Description
When creating or maintaining an NLU dataset, there are very frequently overlaps between types of entities. These overlaps cause confusion for entity extraction models. Naturally, many entity extractors use the context in some form of the utterance to label the entity words and types. Nevertheless, this is often an issue.
To solve this, one should get all the entities and their types and look for these duplicates to try to combine them as much as possible.
This issue relates to Flow for entity refinement #4 and is required to be solved for entity refinement.
User stories
As a user refining entity data, I want to:
- find the overlapping entity types so that I can review them,
- take the reviewed entries and refine them into my original data set.
Problems
Data types
One problem here is the data types. In the notebook for entity refinement the domain_df
(and other dfs!), use a column called entities
where the entities were extracted using EntityExtractor.extract_entities
. This creates entries into the column like so:
['{type': 'time', 'words': ['five', 'am']}, ..]
.
One shouldn't simply place lists of dictionaries into pandas data frame columns. But instead of trying to figure out a smart way to do this, I focused on getting it done because the resulting clean data set is considered a higher priority than collecting crappy technical debt.
Question
However, now we need to search through this to find duplicates. So, the issue here is: how to do this well considering the current data structure?
Partial or full matches
Would it be interesting to match both exact matches of the entity words, or would it be beneficial to also search for individual words for partial matches? We could even remove stop words to avoid some boring matches.

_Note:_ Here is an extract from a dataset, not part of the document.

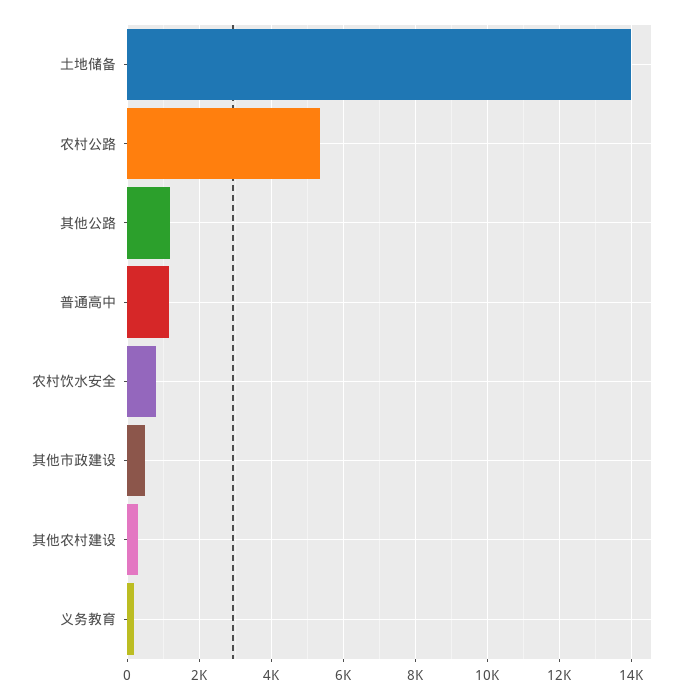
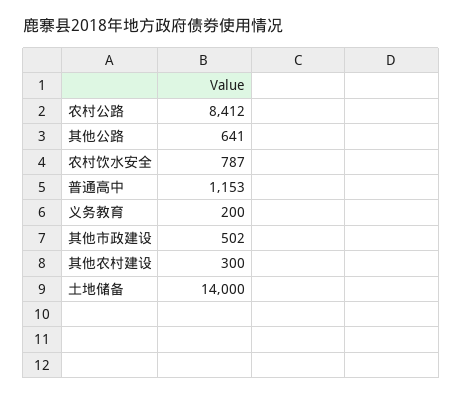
农村公路: 5400 -> 8412
其他公路: 1200 -> 641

Perhaps this might be suited for the next version.
Question
Should we focus on just full matches as an MVP, or do we need to also go for partial matches and remove stop words?
Solutions
There are just the solutions I will go with for now, perhaps this can be refactored in the future. As stated, ripping out the cleaned up data is more important than nice code! We got quick and dirty here.
Data types
I propose we make a quick and dirty version where we create a new data frame that contains:
index
: Just a normal unique index for every entry, like pandas usually does.
id
: From the original index from domains_df
, several entries can have the same id
. There will be, as there can be multiple entities and entity types in one utterance!
entity_type
: The word type from the original data frame's entities
column.
entity_words
: The words joined with space from the list inside the words
part of the original data frame's entities
column.
We use this data frame to pandas out what we want for the matches and return the matches, including with the original data frame's index, so we can bring them together for review and refinement.

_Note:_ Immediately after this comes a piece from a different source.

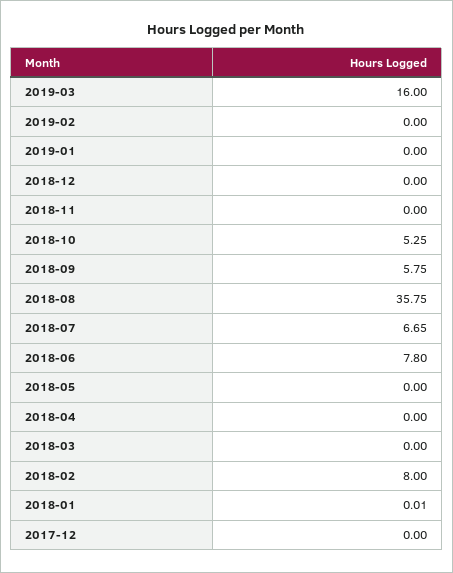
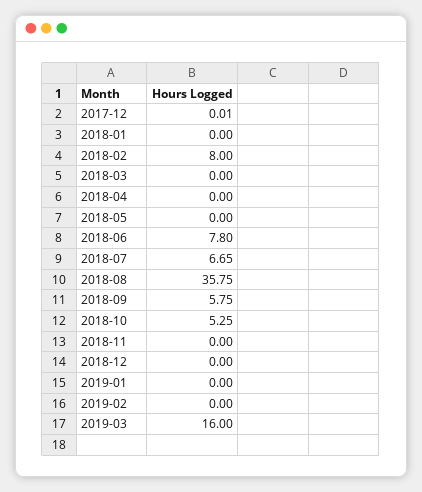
2018-01: 0.01 -> 0
2017-12: 0 -> 0.01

If this works well, this can be integrated as a method in the EntityExtraction
class and the method extract_entities
can spit out this new data frame instead of just appending all of that junk into a column.
Partial or full matches
We will just go with full exact matches for now. We can always throw in the partial matching later. Let's keep the MVP lean! I will make an issue for this, perhaps someone else would like to give it a try? It shouldn't be too hard to do. It would make a good first issue.
DoD (Definition of Done)
- Flow to refine entities by overlap
- The results can be saved to CSVs
- The refinements can be added to the original data frame